T&T’s Real SoE
If a State of Emergency (SoE) is the government’s only means of addressing spiralling crime, the real emergency might be unfolding in the Red House.
The week between Christmas and New Year’s is supposed to be a liminal space where time isn’t real and nothing meaningful happens because the old year is pretty much done and the new one eh quite reach yet. That’s probably part of the reason why the nation blearily reacted to the news that the Government of the Republic of Trinidad and Tobago (GORTT) decided to place us under an SOE with various versions of “Allyuh fuh real?”
The other part might have something to do with the fact that they chose to break the news with the briefest of social media posts, withholding many of the relevant details for two hours, but what yuh go do?
For those of us who pay consistent attention to national developments, this news might have come with a wave of déjà vu, given how closely it followed a mass shooting believed to be a reprisal killing. After all, our last crime-related SoE was announced in the wake of a spate of murders, and we all know how that turned out.
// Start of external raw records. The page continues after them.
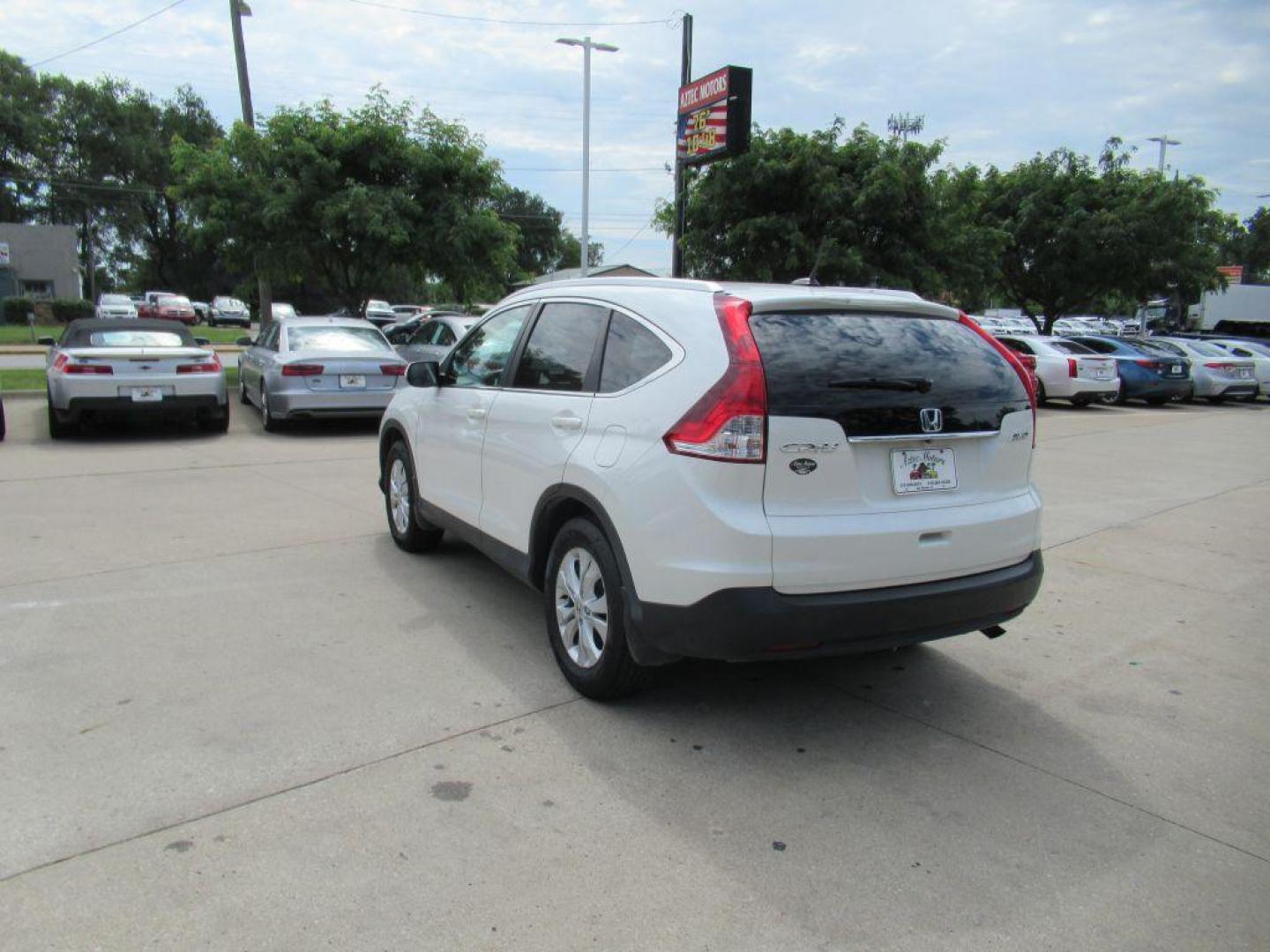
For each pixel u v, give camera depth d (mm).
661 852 2805
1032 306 26328
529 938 2402
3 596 4949
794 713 3814
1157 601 5457
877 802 3131
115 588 5129
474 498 4824
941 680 4215
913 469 3428
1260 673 4375
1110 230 21859
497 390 4641
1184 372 19516
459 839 2830
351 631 4570
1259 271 70312
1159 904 2625
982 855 2842
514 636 4574
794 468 3195
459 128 16453
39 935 2346
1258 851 2902
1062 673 4336
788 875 2707
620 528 3484
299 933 2393
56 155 63906
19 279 50625
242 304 51000
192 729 3482
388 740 3455
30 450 9781
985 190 21359
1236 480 9875
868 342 3457
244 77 17406
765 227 16500
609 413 3652
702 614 3205
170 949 2314
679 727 3648
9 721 3504
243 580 5340
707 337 3332
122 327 11156
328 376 10969
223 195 15547
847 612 3246
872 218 16656
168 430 11570
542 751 3414
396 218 15094
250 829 2846
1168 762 3473
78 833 2789
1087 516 7871
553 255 85875
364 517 6941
At the eventual press conference helmed by Energy Minister Stuart Young (holding on for Attorney General Reginal Armour) and National Security Minister Fitzgeral Hinds (who has been uncharacteristically quiet lately), we learned that the government had indeed reacted to the overnight shooting (and intelligence suggesting that it wouldn’t be the last) by curtailing the nation’s constitutional rights.
Though Young went to great pains to reassure us that they had no intention of hurting the economy (no curfew), what they do intend to do is concerning enough to anyone who remembers how the 2011 SoE unfolded.
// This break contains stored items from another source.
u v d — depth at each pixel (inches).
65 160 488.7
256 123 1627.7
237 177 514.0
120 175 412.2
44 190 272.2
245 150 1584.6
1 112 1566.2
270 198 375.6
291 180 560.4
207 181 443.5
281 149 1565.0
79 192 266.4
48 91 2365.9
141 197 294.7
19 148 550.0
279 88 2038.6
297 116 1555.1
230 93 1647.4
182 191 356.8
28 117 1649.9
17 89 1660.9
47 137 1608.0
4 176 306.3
Here’s the thing about granting enhanced arrest powers to the T&T Police Service (TTPS) and T&T Defense Force (TTDF) (in tandem with warrantless searches of private premises and the suspension of bail applications and habeus corpus): it gives the authorities license to disappear anyone they like for an unconfirmed period if they think that person may have been or plans to be involved in illegal activities.
Of course, Young emphatically assured “law-abiding citizens” that we have nothing to fear from this suspension of our constitutional rights because the TTPS and TTDF will be focusing solely on specific suspects relating to a specific gang war. And that might be reassuring if the government hadn’t opted to suspend everyone’s rights in order to, they claim, focus on specific individuals in specific areas. It’s also considerably less comforting when you think about what the TTPS gets up to even without these expanded powers and the difficulties that law-abiding citizens already have in telling the cops apart from the criminals.
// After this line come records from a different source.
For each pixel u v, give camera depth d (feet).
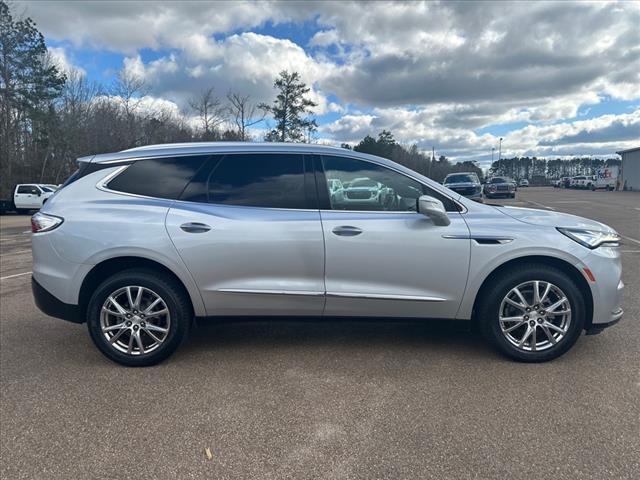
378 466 8.29
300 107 168.14
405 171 12.85
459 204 12.77
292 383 11.56
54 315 12.91
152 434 9.41
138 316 12.63
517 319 12.39
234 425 9.70
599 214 60.44
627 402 10.34
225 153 13.08
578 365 12.33
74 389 11.43
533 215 13.07
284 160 12.98
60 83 139.13
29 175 138.51
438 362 12.68
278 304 12.64
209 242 12.32
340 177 12.81
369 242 12.27
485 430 9.34
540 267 12.26
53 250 12.65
Beyond all of that, what’s most concerning about this SoE are the questions it raises about the government’s approach to tackling crime. For example:
- If they already have legitimate information about reprisal shootings (including knowledge of the specific individuals involved), why do they need to suspend protections like warrants, bail, and habeus corpus in order to take action?
- If they can’t act on the intelligence they have without suspending constitutional protections designed to prevent abuse of power, then what happens when those rights are restored?
- If this SoE isn’t intended to finally tackle the rampant importation of high-powered weaponry and target the individuals putting them on our streets, then how does it help to address our spiralling crime situation (and why did Hinds spend so much time rambling about those weapons)?
- Is the TTPS capable of enforcing the law and addressing crime within the bounds of the constitution?
Essentially, the decision to use a short-term, broad-based measure to tackle a specific instance of a long-standing issue implies that they’re out of effective options. Because if the government needs to suspend our rights in order to protect us, we have much bigger problems than an individual gang war.
(But you don’t have to take my word for it. Just recall that our current Prime Minister—on whose advice the President declared this SoE—described the 2011 version as a panic response to the then government’s failure to address the crime situation.)